Solving water-ingress issues to Quarrymaster’s gable end.
Despite extensive renovations, this former Quarrymaster’s house was suffering from water ingress. We were tasked to source and correct the issues, all related to the traditional large stone chimney stack.
One of the key issues that we encounter during Heritage Property Repairs is cement mortar. This is non-porous and as such traps moisture. Therefore, the moisture must evaporate through the masonry, eventually causing damage evident by ‘blowing’ (shearing-off) the faces from stone or brickwork.
Cement hardens overtime, damaging the surrounding masonry and cracking. This permits water ingress into the cracks that degrades the structure further and washes any bedding mortar. A Lime mix – undertaken by an experienced Craftsman – is a traditional porous ‘breathable’ product. This permits the passage of moisture without damaging masonry. Its flexibility is also suited for heritage properties which are not necessarily rigid structures, unlike modern houses design.
As the structural integrity of this Quarrymaster’s chimney was sound, we identified 3 sources of water ingress:
1) Lead Work
Although relatively new, the existing leadwork was poorly detailed and in the incorrect Code. The coding of lead refers to the category of the thickness of the material. Detailing guidelines are set out by the Lead Sheet Association who are the authority on leadwork and are now known as The Lead Sheet Training Academy. As such, we found that the lead was not preventing water ingress at critical abutments.

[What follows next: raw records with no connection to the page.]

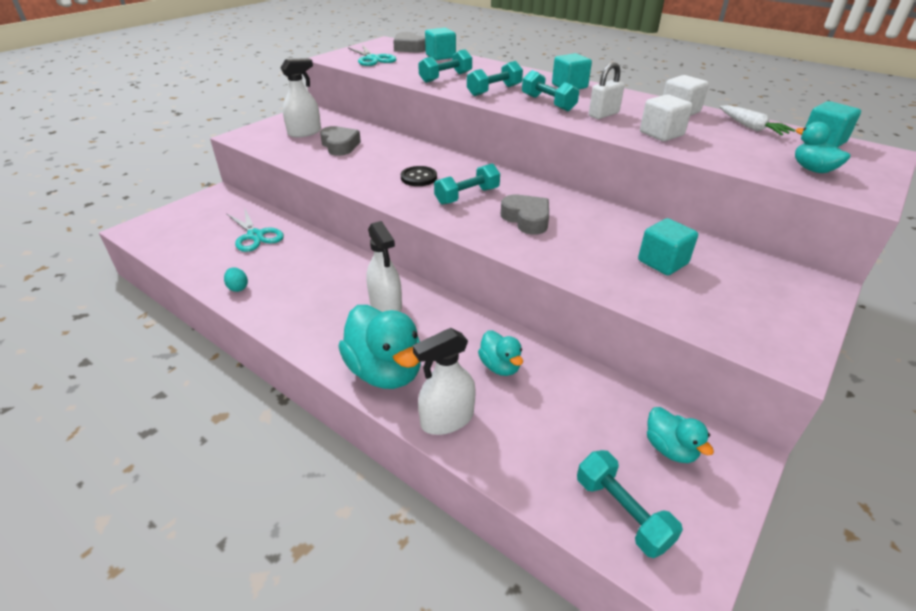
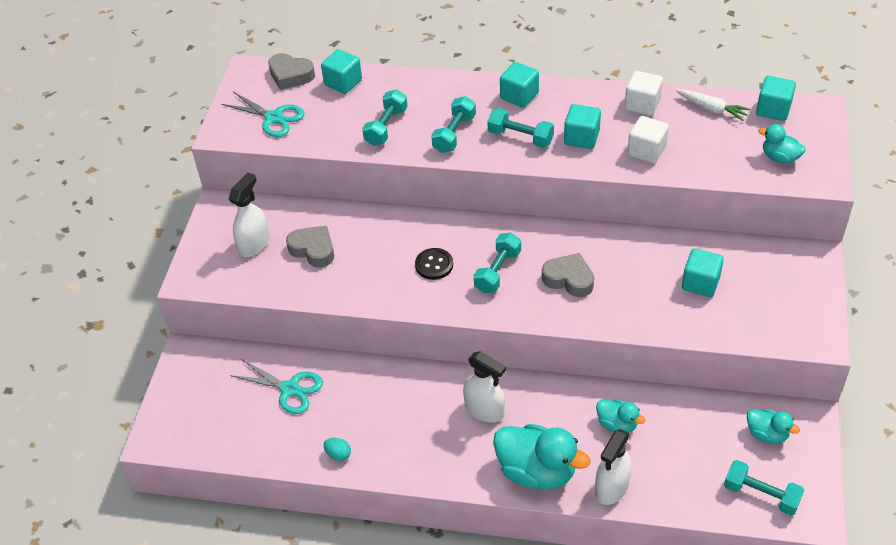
camera: 25 degrees left, 10 degrees up
white padlock [589,62,625,119] -> turquoise cube [564,104,601,149]

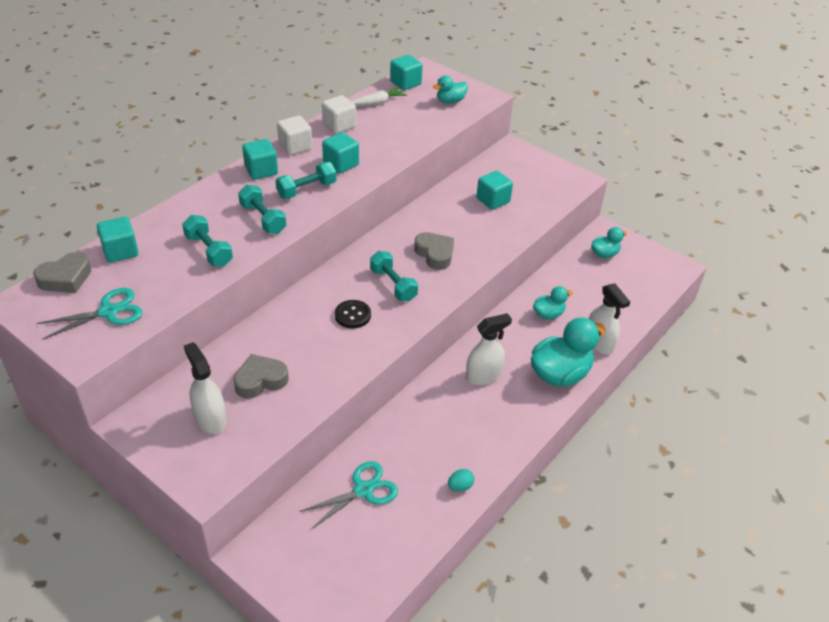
camera: 65 degrees left, 5 degrees down
grey heart [542,253,594,297] -> grey heart turned 90 degrees clockwise [414,232,454,270]
white cube [627,116,669,163] -> white cube moved to [277,116,312,155]
turquoise dumbbell [724,460,804,515] -> none

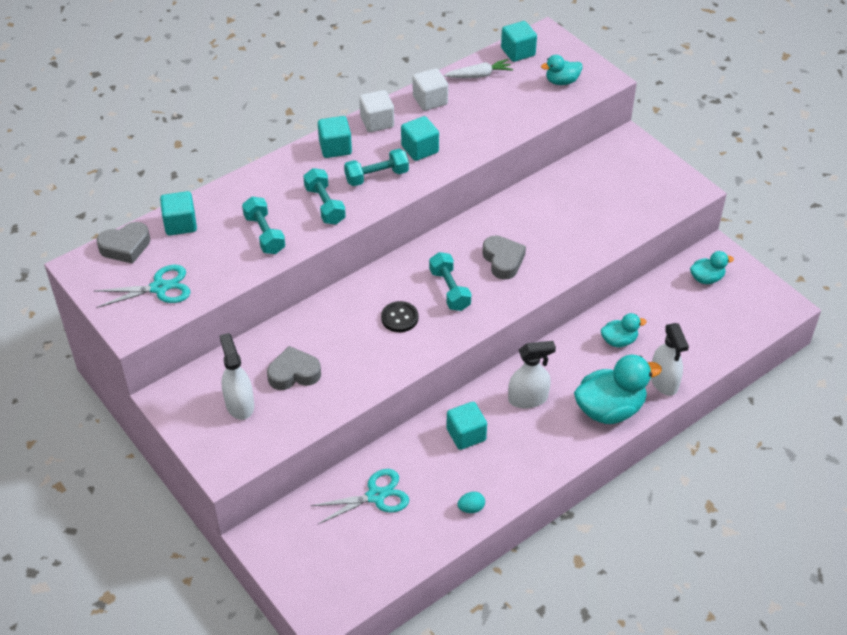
camera: 15 degrees right, 5 degrees up
turquoise cube [477,171,513,210] -> turquoise cube moved to [446,402,487,450]

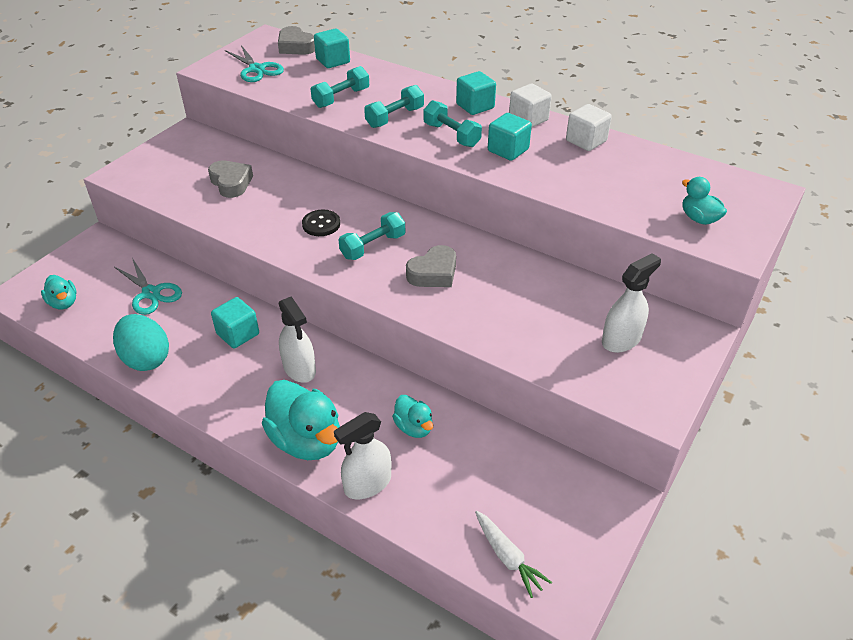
camera: 70 degrees right, 5 degrees down
white spray bottle [219,333,254,420] -> white spray bottle moved to [602,253,661,353]
white carrot [444,59,513,78] -> white carrot moved to [475,511,552,598]
turquoise egg [457,492,485,513] -> turquoise egg [113,314,169,371], size x2.25
turquoise cube [501,21,537,62] -> none
turquoise duck [690,251,734,284] -> turquoise duck moved to [41,275,77,309]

The lead back-gutter had been formed incorrectly from 2 pieces of lead. The flashing did not continue fully around the chimney and over the angled stonework. The lower level roof structures required new soakers and flashings as they had not been keyed deeply into the stonework at the correct joints.
2) Lime Pointing
We found that the mortar was cementitous and had overpointed the existing failing substrate. We raked out the joints, and repointed the chimney at the high level stack and face elevation with a lime mortar mix. We formed a lime fillet to the high level stone cills in order to shed the water away from the ledges.

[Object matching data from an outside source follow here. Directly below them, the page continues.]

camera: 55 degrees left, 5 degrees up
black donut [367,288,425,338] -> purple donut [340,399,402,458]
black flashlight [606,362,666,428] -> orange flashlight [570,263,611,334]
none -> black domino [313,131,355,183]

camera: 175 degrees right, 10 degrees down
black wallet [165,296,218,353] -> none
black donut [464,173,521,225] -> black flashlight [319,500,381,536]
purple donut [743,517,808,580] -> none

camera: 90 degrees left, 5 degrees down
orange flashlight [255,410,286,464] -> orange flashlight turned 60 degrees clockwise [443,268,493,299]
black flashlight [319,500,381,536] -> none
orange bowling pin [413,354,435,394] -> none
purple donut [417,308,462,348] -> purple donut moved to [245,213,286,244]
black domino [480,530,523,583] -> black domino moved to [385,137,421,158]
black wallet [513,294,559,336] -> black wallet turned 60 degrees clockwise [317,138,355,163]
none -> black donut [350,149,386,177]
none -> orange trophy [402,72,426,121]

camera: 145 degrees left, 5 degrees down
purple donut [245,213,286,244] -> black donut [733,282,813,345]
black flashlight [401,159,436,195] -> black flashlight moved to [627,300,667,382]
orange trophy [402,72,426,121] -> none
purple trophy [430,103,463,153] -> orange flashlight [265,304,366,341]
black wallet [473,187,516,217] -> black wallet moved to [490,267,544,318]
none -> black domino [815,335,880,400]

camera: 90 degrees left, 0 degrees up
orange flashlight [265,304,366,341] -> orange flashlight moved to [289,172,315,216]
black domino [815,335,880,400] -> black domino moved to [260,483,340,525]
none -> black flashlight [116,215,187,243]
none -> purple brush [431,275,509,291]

The flaunching (or capping) to the Chimney top had been formed in a cement and general sand mix. This had failed and we reflaunched with a Lime and grit sand mix. Also, the bedroom’s open fireplace had been capped, trapping moisture from the hot air that rises. We added a cowl to open ventilation to the flue.
Since the works have completed, the chimney has stood up to our stubborn Lancashire weather. This former Quarrymaster’s house is an excellent example of how understanding materials and skilled Craftspersons are essential when undertaking a project. Lack of knowledge and inexperience can cause significant damage to a buildings wellbeing.